Dos 25 mil bravos soldados brasileiros que foram para a guerra, 451 morreram lutando na frente de batalha. 
Dos mais de 60 mil Soldados da Borracha enviados para a selva amazônica, morre mais da metade. Para Caito Martins a batalha da borracha representa um capítulo obscuro e sem glória do nosso passado não reconhecido, mas que continua vivo na memória dos últimos e ainda abandonados sobreviventes.

Com o incentivo financeiro do Acordo de Washington, dentre outras atribuições, o governo brasileiro se comprometia a sanear a Amazônia, cuidando da saúde dos seringueiros. Para tanto foi criado em 17 de julho de 1942 o Serviço Especial de Saúde Pública (SESP), subordinado ao Ministério da Educação e Saúde. Sua criação visava implantar nas áreas de extração da borracha na Amazônia, ações de combate à malária e a outras endemias.

Uma das unidades do SESP foi implantada em Santarém. No livro "Santarém Logradouros Públicos", do historiador Wilde Fonseca, editado pelo ICBS em 2007, na página 13, ele escreve o seguinte: 
"Do Acordo firmado entre os governos do Brasil e dos Estados Unidos, constava uma cláusula: as ruas que passariam pela frente e pelos fundos do hospital (SESP), receberiam os nomes dos dois presidentes signatários do Acordo, e assim foi cumprido. À rua da frente do hospital foi dado o nome de Avenida Presidente Vargas e à dos fundos, Avenida Presidente Roosevelt e assim ficou por muitos anos. Mais tarde, creio que por desconhecimento do acordo assinado entre os dois governos, a Presidente Roosevelt teve seu nome substituído por Marechal Rondon".

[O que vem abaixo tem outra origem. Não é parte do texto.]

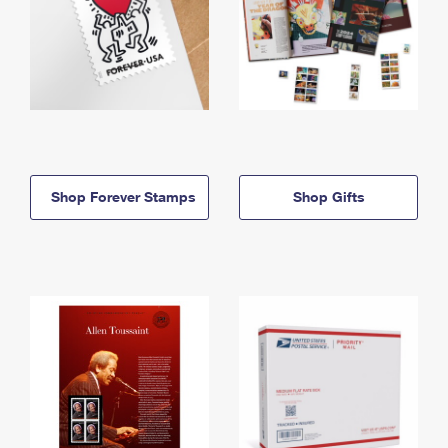
Shop Forever Stamps
Shop Gifts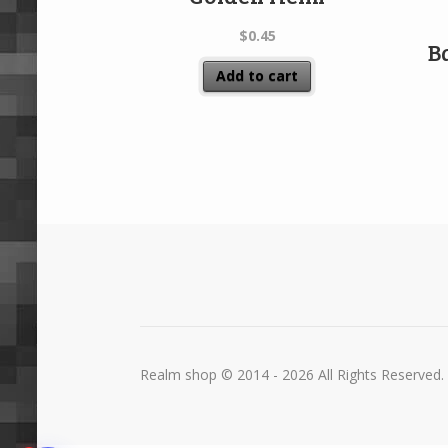
$
0.45
B
Add to cart
Realm shop © 2014 - 2026 All Rights Reserved.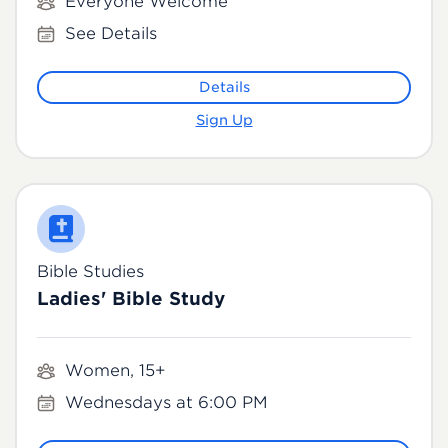
Everyone Welcome
See Details
Details
Sign Up
Bible Studies
Ladies' Bible Study
Women, 15+
Wednesdays at 6:00 PM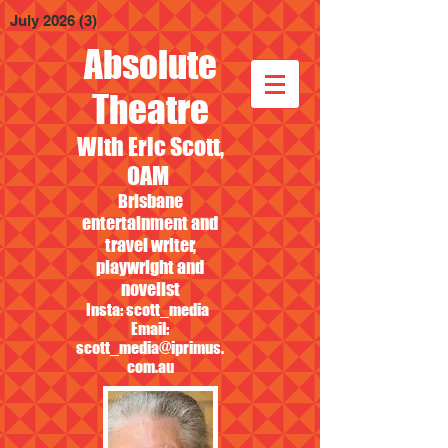
July 2026
(3)
3 posts
Absolute
Theatre
With Eric Scott,
OAM
Brisbane
entertainment and
travel writer,
playwright and
novelist
Insta: scott_media
Email:
scott_media@iprimus.
com.au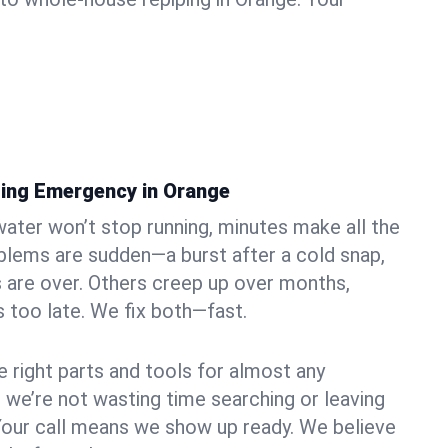
ing Emergency in Orange
ater won’t stop running, minutes make all the
blems are sudden—a burst after a cold snap,
 are over. Others creep up over months,
’s too late. We fix both—fast.
e right parts and tools for almost any
o we’re not wasting time searching or leaving
Your call means we show up ready. We believe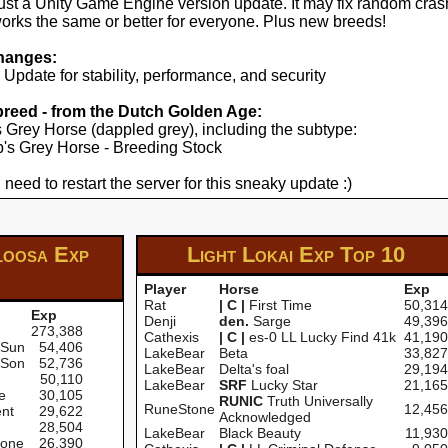
just a Unity Game Engine version update. It may fix random cras
works the same or better for everyone. Plus new breeds!
hanges:
pdate for stability, performance, and security
 breed - from the Dutch Golden Age:
's Grey Horse (dappled grey), including the subtype:
yp's Grey Horse - Breeding Stock
 need to restart the server for this sneaky update :)
loosa Exp
Light Lokai Exp
Top 10
Player
Horse
Exp
Rat
| C |
First Time
50,314
Exp
Denji
den.
Sarge
49,396
273,388
Cathexis
| C |
es-0 LL Lucky Find 41k
41,190
 Sun
54,406
LakeBear
Beta
33,827
 Son
52,736
LakeBear
Delta's foal
29,194
50,110
LakeBear
SRF
Lucky Star
21,165
e
30,105
RUNIC
Truth Universally
RuneStone
12,456
nt
29,622
Acknowledged
28,504
LakeBear
Black Beauty
11,930
one
26,390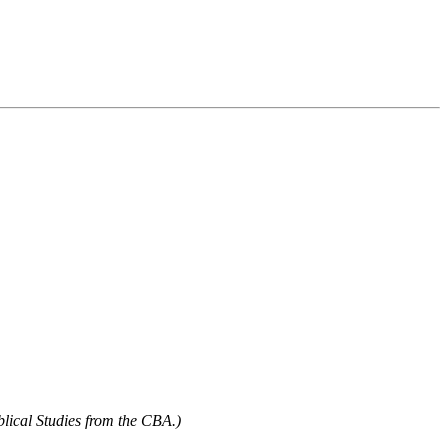
blical Studies from the CBA.)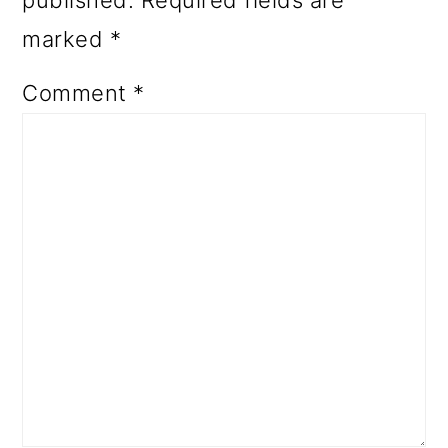
published.
Required fields are
marked
*
Comment
*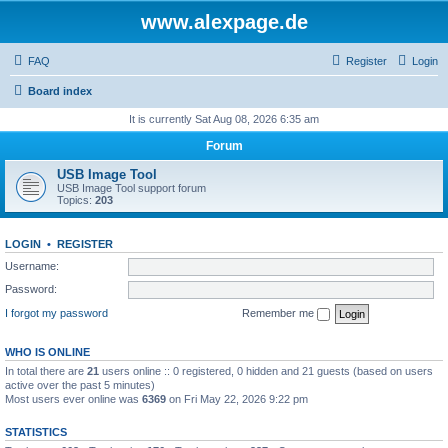
www.alexpage.de
FAQ
Register
Login
Board index
It is currently Sat Aug 08, 2026 6:35 am
Forum
USB Image Tool
USB Image Tool support forum
Topics:
203
LOGIN
•
REGISTER
Username:
Password:
I forgot my password
Remember me
WHO IS ONLINE
In total there are
21
users online :: 0 registered, 0 hidden and 21 guests (based on users
active over the past 5 minutes)
Most users ever online was
6369
on Fri May 22, 2026 9:22 pm
STATISTICS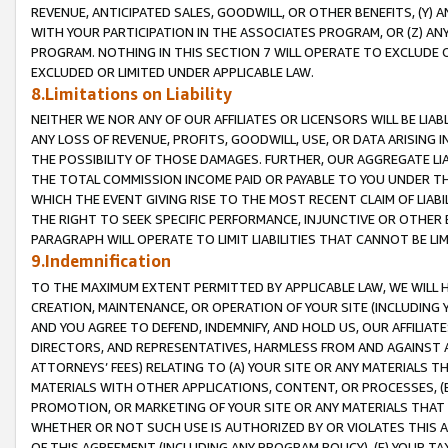
REVENUE, ANTICIPATED SALES, GOODWILL, OR OTHER BENEFITS, (Y
WITH YOUR PARTICIPATION IN THE ASSOCIATES PROGRAM, OR (Z) AN
PROGRAM. NOTHING IN THIS SECTION 7 WILL OPERATE TO EXCLUDE O
EXCLUDED OR LIMITED UNDER APPLICABLE LAW.
8.Limitations on Liability
NEITHER WE NOR ANY OF OUR AFFILIATES OR LICENSORS WILL BE LIAB
ANY LOSS OF REVENUE, PROFITS, GOODWILL, USE, OR DATA ARISING 
THE POSSIBILITY OF THOSE DAMAGES. FURTHER, OUR AGGREGATE LIA
THE TOTAL COMMISSION INCOME PAID OR PAYABLE TO YOU UNDER T
WHICH THE EVENT GIVING RISE TO THE MOST RECENT CLAIM OF LIABI
THE RIGHT TO SEEK SPECIFIC PERFORMANCE, INJUNCTIVE OR OTHER 
PARAGRAPH WILL OPERATE TO LIMIT LIABILITIES THAT CANNOT BE LI
9.Indemnification
TO THE MAXIMUM EXTENT PERMITTED BY APPLICABLE LAW, WE WILL HA
CREATION, MAINTENANCE, OR OPERATION OF YOUR SITE (INCLUDING 
AND YOU AGREE TO DEFEND, INDEMNIFY, AND HOLD US, OUR AFFILIAT
DIRECTORS, AND REPRESENTATIVES, HARMLESS FROM AND AGAINST ALL
ATTORNEYS’ FEES) RELATING TO (A) YOUR SITE OR ANY MATERIALS 
MATERIALS WITH OTHER APPLICATIONS, CONTENT, OR PROCESSES, (
PROMOTION, OR MARKETING OF YOUR SITE OR ANY MATERIALS THAT A
WHETHER OR NOT SUCH USE IS AUTHORIZED BY OR VIOLATES THIS A
OF THIS AGREEMENT (INCLUDING ANY PROGRAM POLICY), (E) YOUR TA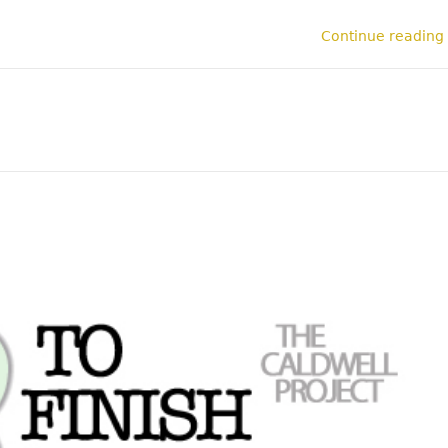
Continue reading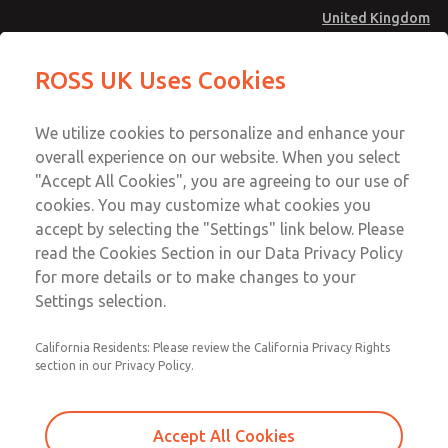
United Kingdom
Safe Air Entry Assembly with MDC
Safe Air Entry Assembly with MDC
ROSS UK Uses Cookies
Series Safe Exhaust Valve
Series Safe Exhaust Valve
Menu
Technical & Customer Service
Account
We utilize cookies to personalize and enhance your
+44 (0)1254 872277
overall experience on our website. When you select
Sign In
"Accept All Cookies", you are agreeing to our use of
cookies. You may customize what cookies you
Sign Up
Email This Page
accept by selecting the "Settings" link below. Please
Safe Air Entry Assembly with MDC
read the Cookies Section in our Data Privacy Policy
Series Safe Exhaust Valve
for more details or to make changes to your
Settings selection.
MDC2E13LF4D1GAEXCTA
California Residents: Please review the California Privacy Rights
section in our Privacy Policy.
Accept All Cookies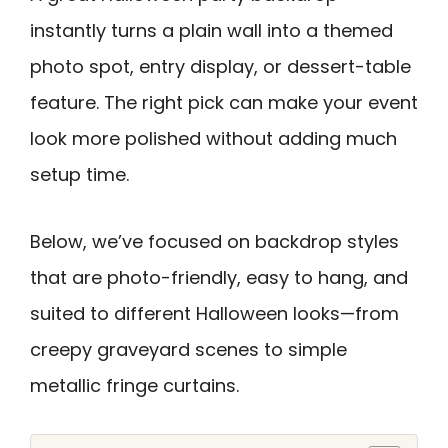
instantly turns a plain wall into a themed
photo spot, entry display, or dessert-table
feature. The right pick can make your event
look more polished without adding much
setup time.
Below, we’ve focused on backdrop styles
that are photo-friendly, easy to hang, and
suited to different Halloween looks—from
creepy graveyard scenes to simple
metallic fringe curtains.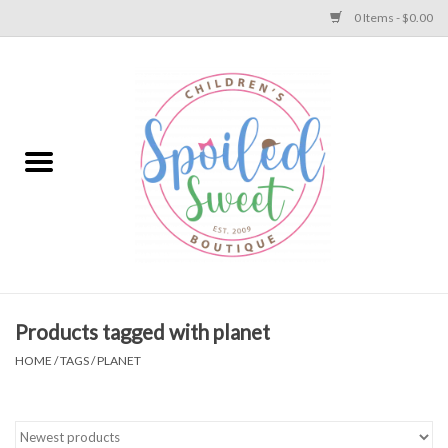
0 Items - $0.00
Home
Apparel
Collections
Baby
Toys
Products tagged with planet
HOME
/
TAGS
/
PLANET
Gift
Shoes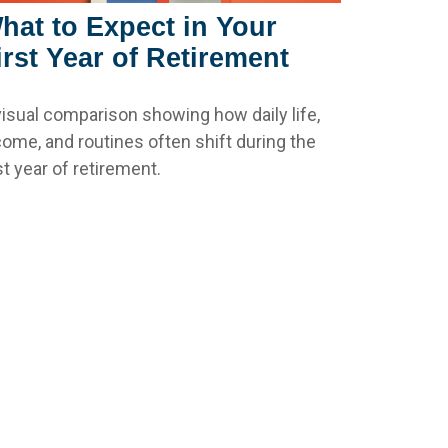
hat to Expect in Your
irst Year of Retirement
visual comparison showing how daily life,
come, and routines often shift during the
st year of retirement.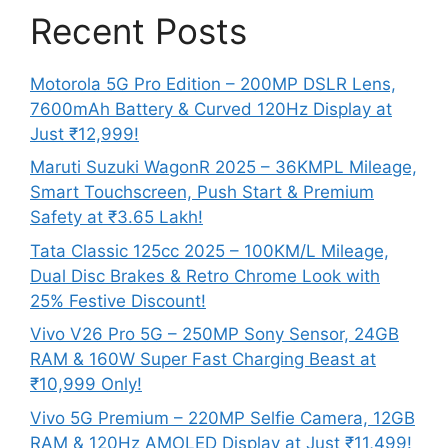
Recent Posts
Motorola 5G Pro Edition – 200MP DSLR Lens,
7600mAh Battery & Curved 120Hz Display at
Just ₹12,999!
Maruti Suzuki WagonR 2025 – 36KMPL Mileage,
Smart Touchscreen, Push Start & Premium
Safety at ₹3.65 Lakh!
Tata Classic 125cc 2025 – 100KM/L Mileage,
Dual Disc Brakes & Retro Chrome Look with
25% Festive Discount!
Vivo V26 Pro 5G – 250MP Sony Sensor, 24GB
RAM & 160W Super Fast Charging Beast at
₹10,999 Only!
Vivo 5G Premium – 220MP Selfie Camera, 12GB
RAM & 120Hz AMOLED Display at Just ₹11,499!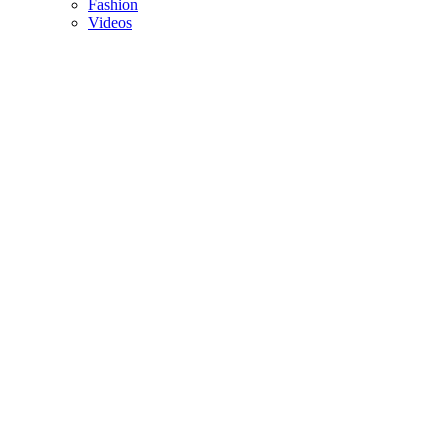
Fashion
Videos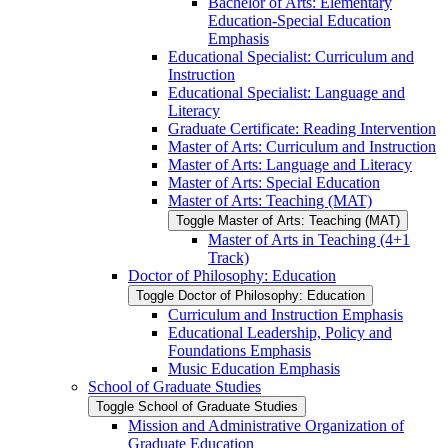
Bachelor of Arts: Elementary
Education-​Special Education
Emphasis
Educational Specialist: Curriculum and
Instruction
Educational Specialist: Language and
Literacy
Graduate Certificate: Reading Intervention
Master of Arts: Curriculum and Instruction
Master of Arts: Language and Literacy
Master of Arts: Special Education
Master of Arts: Teaching (MAT)
Toggle Master of Arts: Teaching (MAT)
Master of Arts in Teaching (4+1
Track)
Doctor of Philosophy: Education
Toggle Doctor of Philosophy: Education
Curriculum and Instruction Emphasis
Educational Leadership, Policy and
Foundations Emphasis
Music Education Emphasis
School of Graduate Studies
Toggle School of Graduate Studies
Mission and Administrative Organization of
Graduate Education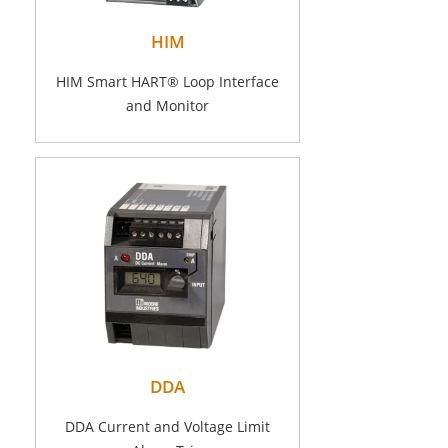
HIM
HIM Smart HART® Loop Interface
and Monitor
DDA
DDA Current and Voltage Limit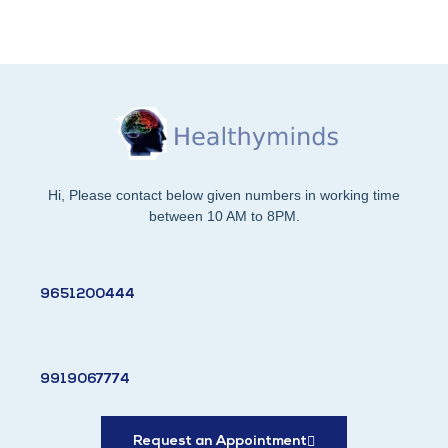
Hi, Please contact below given numbers in working time
between 10 AM to 8PM.
9651200444
9919067774
Request an Appointment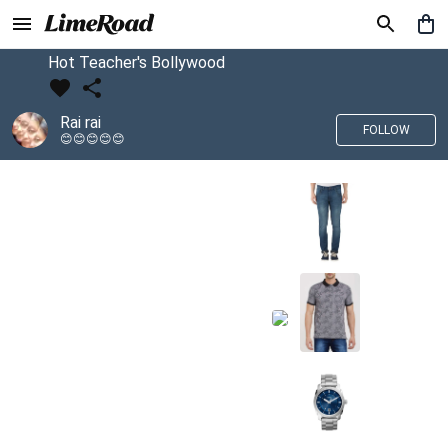
Hot Teacher's Bollywood
Rai rai
FOLLOW
😊😊😊😊😊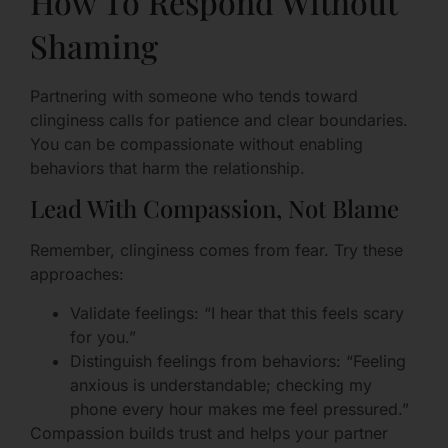
How To Respond Without
Shaming
Partnering with someone who tends toward
clinginess calls for patience and clear boundaries.
You can be compassionate without enabling
behaviors that harm the relationship.
Lead With Compassion, Not Blame
Remember, clinginess comes from fear. Try these
approaches:
Validate feelings: “I hear that this feels scary
for you.”
Distinguish feelings from behaviors: “Feeling
anxious is understandable; checking my
phone every hour makes me feel pressured.”
Compassion builds trust and helps your partner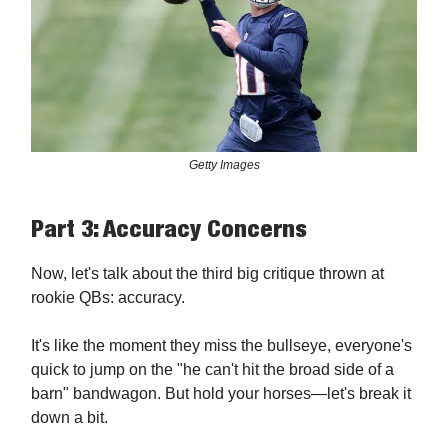
Getty Images
Part 3: Accuracy Concerns
Now, let's talk about the third big critique thrown at
rookie QBs: accuracy.
It's like the moment they miss the bullseye, everyone's
quick to jump on the "he can't hit the broad side of a
barn" bandwagon. But hold your horses—let's break it
down a bit.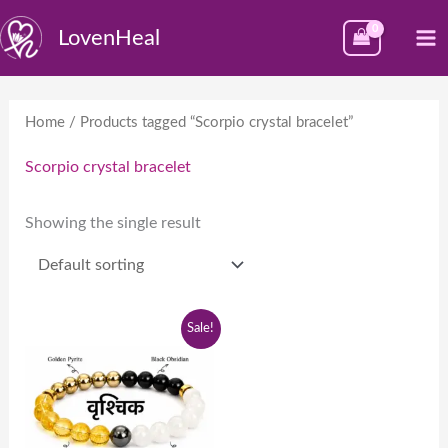
Skip
M
LovenHeal
to
M
content
Home
/ Products tagged “Scorpio crystal bracelet”
Scorpio crystal bracelet
Showing the single result
Original
Current
Sale!
price
price
was:
is:
₹1,999.00.
₹999.00.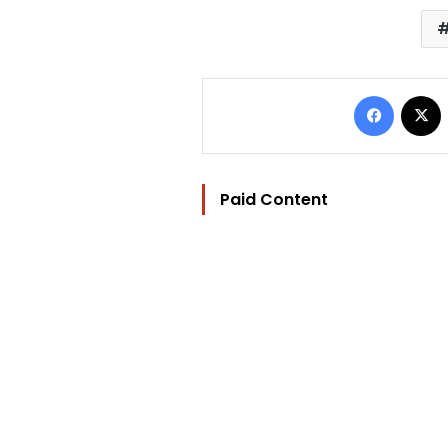
Facebo
Paid Content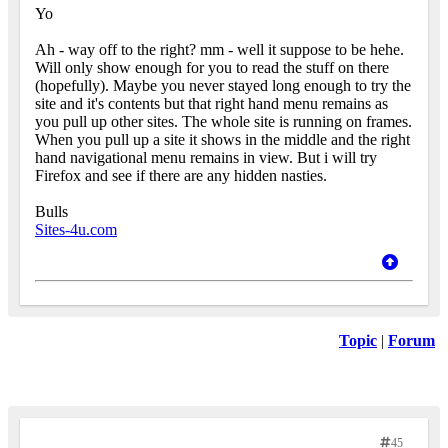
Yo
Ah - way off to the right? mm - well it suppose to be hehe.
Will only show enough for you to read the stuff on there
(hopefully). Maybe you never stayed long enough to try the
site and it's contents but that right hand menu remains as
you pull up other sites. The whole site is running on frames.
When you pull up a site it shows in the middle and the right
hand navigational menu remains in view. But i will try
Firefox and see if there are any hidden nasties.
Bulls
Sites-4u.com
Topic
|
Forum
45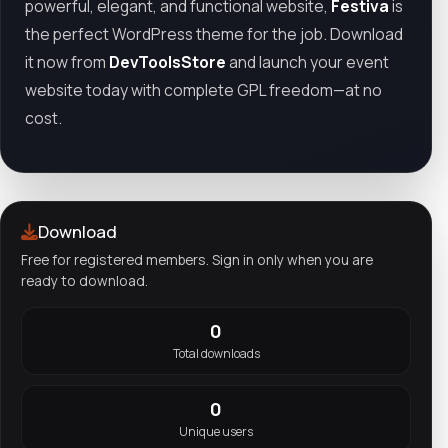
powerful, elegant, and functional website,
Festiva
is
the perfect WordPress theme for the job. Download
it now from
DevToolsStore
and launch your event
website today with complete GPL freedom—at no
cost.
Download
Free for registered members. Sign in only when you are
ready to download.
0
Total downloads
0
Unique users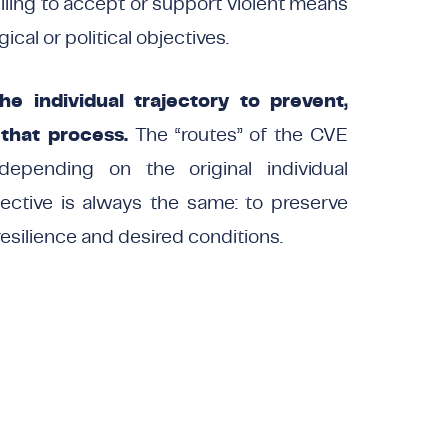
illing to accept or support violent means
gical or political objectives.
e individual trajectory to prevent,
 that process.
The “routes” of the CVE
depending on the original individual
jective is always the same: to preserve
resilience and desired conditions.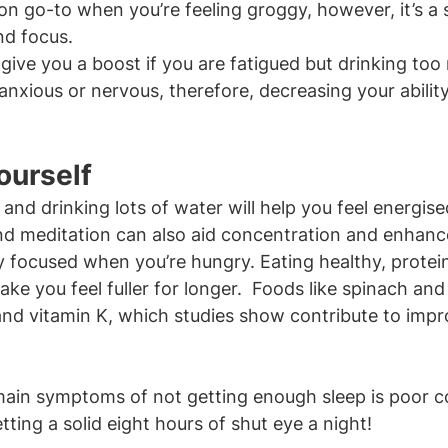
n go-to when you’re feeling groggy, however, it’s a 
nd focus.
give you a boost if you are fatigued but drinking too 
nxious or nervous, therefore, decreasing your ability
ourself
y and drinking lots of water will help you feel energi
nd meditation can also aid concentration and enhanc
tay focused when you’re hungry. Eating healthy, protei
ake you feel fuller for longer.  Foods like spinach and 
 and vitamin K, which studies show contribute to impr
 main symptoms of not getting enough sleep is poor c
ting a solid eight hours of shut eye a night!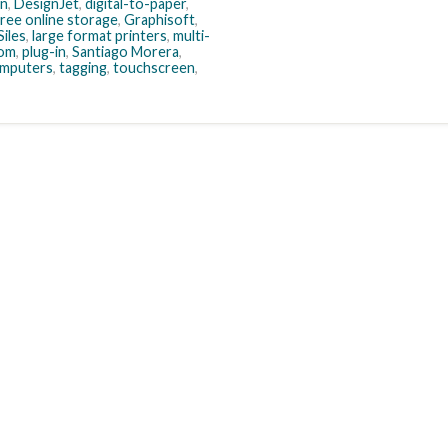
n
,
DesignJet
,
digital-to-paper
,
free online storage
,
Graphisoft
,
iles
,
large format printers
,
multi-
oom
,
plug-in
,
Santiago Morera
,
omputers
,
tagging
,
touchscreen
,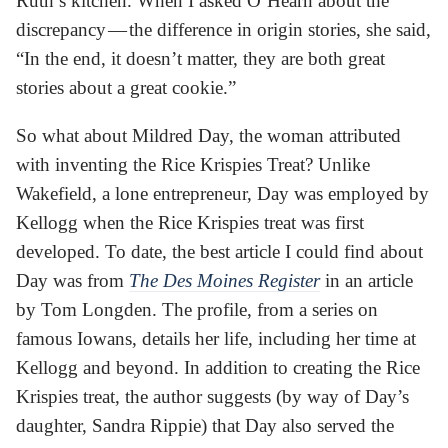
Ruth’s kitchen. When I asked O’Hearn about the
discrepancy — the difference in origin stories, she said,
“In the end, it doesn’t matter, they are both great
stories about a great cookie.”
So what about Mildred Day, the woman attributed
with inventing the Rice Krispies Treat? Unlike
Wakefield, a lone entrepreneur, Day was employed by
Kellogg when the Rice Krispies treat was first
developed. To date, the best article I could find about
Day was from
The Des Moines Register
in an article
by Tom Longden. The profile, from a series on
famous Iowans, details her life, including her time at
Kellogg and beyond. In addition to creating the Rice
Krispies treat, the author suggests (by way of Day’s
daughter, Sandra Rippie) that Day also served the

A mudança do nome não passou pela Câmara, não foi ideia xenófoba de um vereador desinformado. Ela estava fechada quando o fato aconteceu. Foi fruto de decreto do então interventor Elmano de Moura Melo (1969/71). 
Após o assassinato do prefeito Elinaldo Barbosa dos Santos (1968/69), o governo militar, através do Decreto Lei nº 866 de 21 de setembro de 1969, transformou Santarém em Área de Segurança Nacional, sendo o capitão do exército Elmano Melo o primeiro interventor municipal. Situação que durou até 1985.

Nada contra o Marechal Cândido Mariano da Silva Rondon, mas o interventor poderia muito bem ter escolhido um outro logradouro público para homenagear o ilustre militar e sertanista brasileiro. Manteria, assim, intacta a história do acordo que trouxe para Santarém o Serviço Especial de Saúde Pública, atual Hospital Municipal.